According to Stackia’s 2017 Consumer Report, 90 percent of Millennials, and 85 percent of Generation Z rate “authenticity” as something they pay attention to when shopping.
In an era where self expression has become more important than ever, younger generations prioritize distinguishing themselves from the rest. Authenticity is the game that thrift shops have set-up and played for decades now.
Wow! That’s Unusual
Hoarders and thrift shopping gurus that wish to travel to Heaven on Earth, need not look any further than “Wow! That’s Unusual” in Suffern, New York. The shop is packed with original Beatles artwork, clothing ripped straight off of flower children and hippies, and tucked into every shelf are dozens of vinyl gems.
“Wow! That’s Unusual,” located in Suffern, NY
The owner of the Wow! That’s Unusual, Steve Kaufman, who brought his thrift store to Suffern 9 years ago, began to take his hobby of collecting much more seriously after losing his job.
“When I first started business, it was more people in their late 20s. Now, my customer base ranges from ages 10-90,” Kaufman said.
“There’s something for everybody here and some of the kids are really fascinated with the history of this stuff,” Kaufman said. “I think part of what makes this place is the story behind the pieces and the fact that we can explain the stories to people.”
Kaufman’s iconic shop is indeed a time machine.
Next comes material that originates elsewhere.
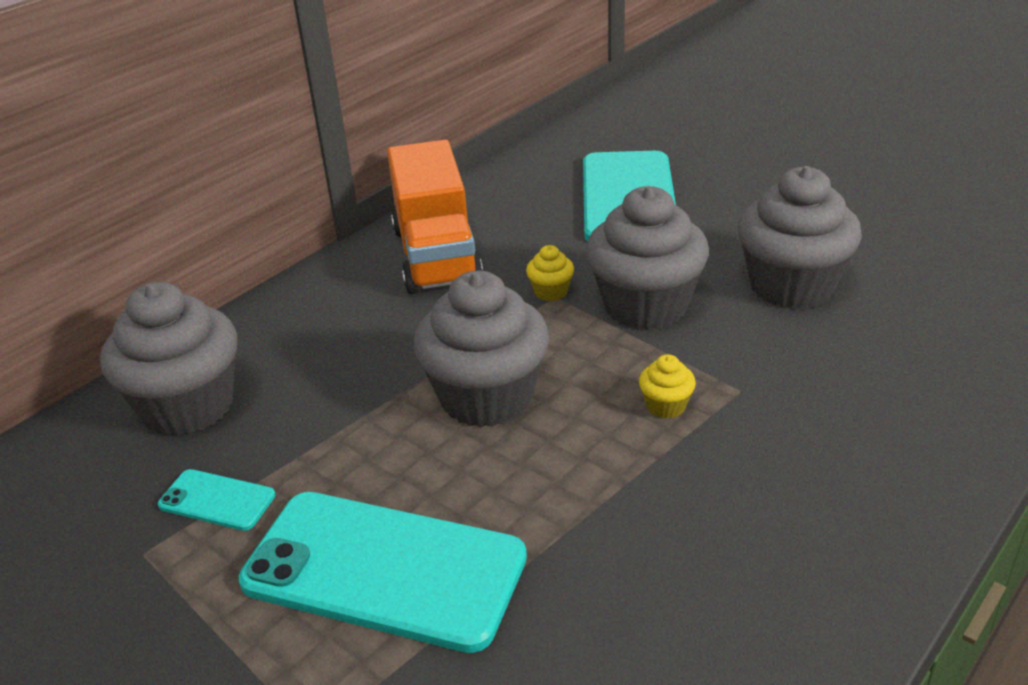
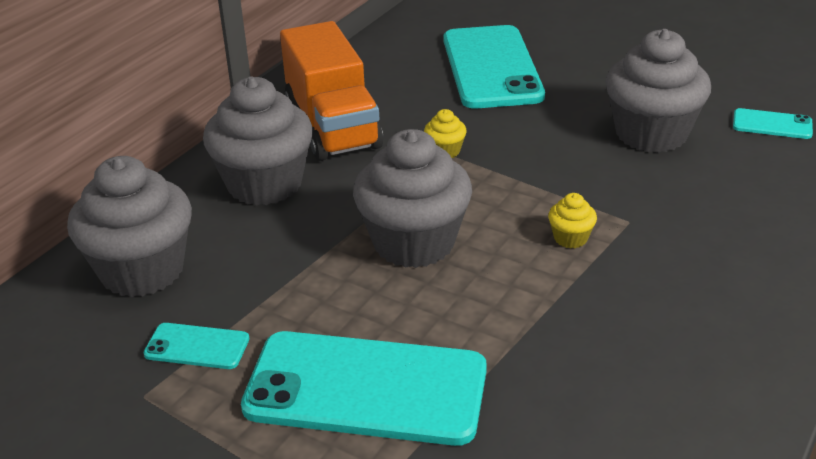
camera: 10 degrees left, 0 degrees up
grey cupcake [586,186,709,330] -> grey cupcake moved to [203,76,313,205]
none -> turquoise phone [733,108,813,139]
Every piece has a story — whether it’s the 60’s nude troll toys falling off the cabinets, N64’s and NES consoles ready to be powered on or a Barry Sanders poster that surely made my dad gush as a kid — truly something for everyone.
Thrift shop owners like Kaufman despise those meticulous retail stores that reek of sweat-shop produced material. Especially when three or four thrift shops in a neighborhood can provide enough intrigue and joy for a lifetime; with items that quite literally span multiple lifetimes.
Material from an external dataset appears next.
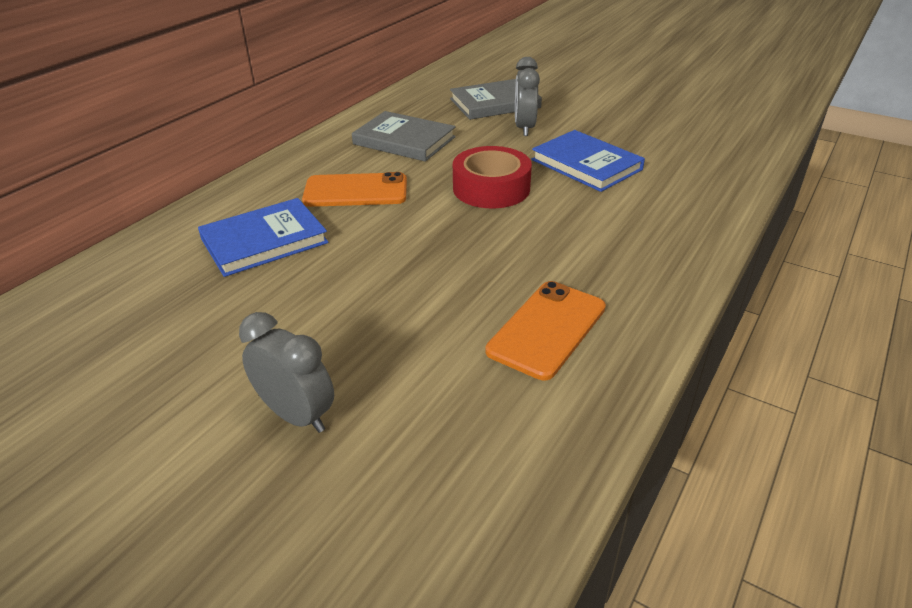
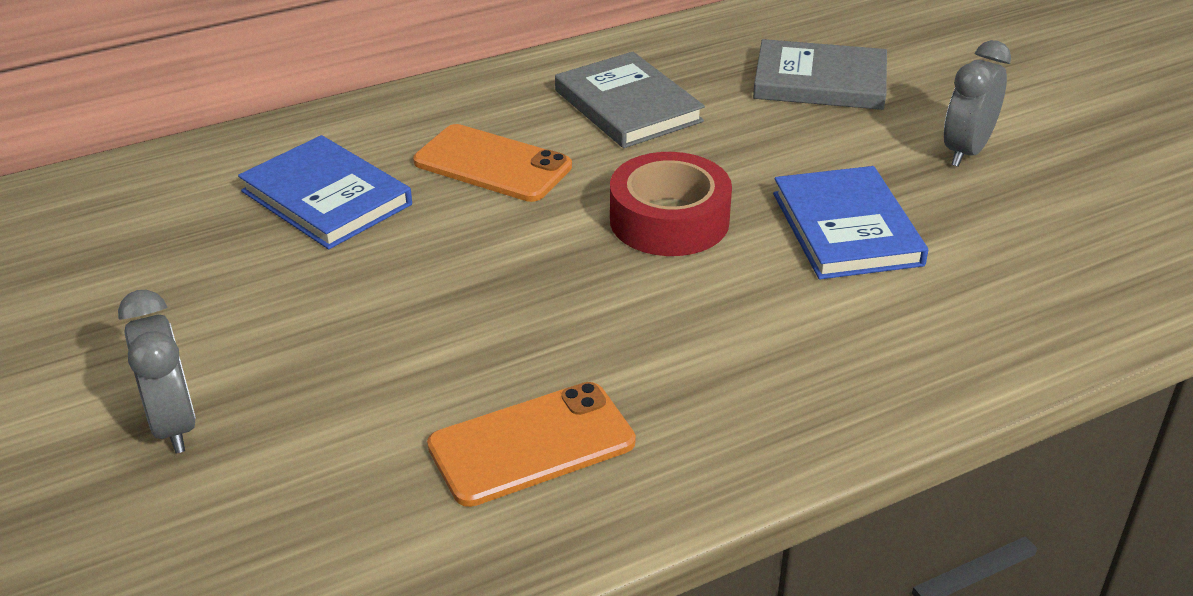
camera: 30 degrees right, 0 degrees up
blue book [198,198,329,277] -> blue book turned 45 degrees clockwise [238,135,412,249]
grey clock [515,57,540,136] -> grey clock moved to [944,40,1011,167]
Kaufman thinks people are finally sobering up to retail’s facsimile of products and are fed-up with chain-stores entirely.
“That’s all made in China crap! People want something that’s got some feel to it, some life and that’s what you see here,” Kaufman said. “There’s a second life to all this stuff, the stories, their history. It’s really interesting to be around it and watch people’s reactions.”
Owner Steve Kaufman, who takes the idea of “one man’s treasure being another man’s treasure” very, very seriously.
Price, Quality, Uniqueness! Oh my!
It all comes back to Price, quality and uniqueness, especially as to why younger generations continue to flock to thrift shops. But this business philosophy isn’t just allowing for thrift shops to thrive, some chain-retailers have also solved the puzzle.
Urban Outfitters, TJ Maxx, Forever 21 and even Target have replicated the unkempt formula of thrift stores, especially with clothing. Inside a store like Urban Outfitters you’ll find band t’s, jean jackets, and you’ll be hard pressed to find a pair of pants that don’t have rips in them.
Even their mission statement reflects this idea, “[Urban Outfitters] is a lifestyle retailer dedicated to inspiring customers through a unique combination of product, creativity and cultural understanding.”
Now that we’re finally emerging from this pandemic, what stores are Americans going to flock to first? J. Crew and Neiman Marcus both filed for bankruptcy protections this past week. Will the mundane, often trite retail stores of yesterday, flourish tomorrow?
For now, the vibrant, idiosyncratic thrift shops seem to be getting along just fine. Where else can you find a one-of-a-kind designer shirt for $10 bucks? Or a band poster ripped straight from an 80’s concert, signed by all the members? Or practically anything they wear in that Mackelmore video.
As long as thrift shops continue to offer unique, high quality items at an unbeatable price, there’s no stopping their continued success.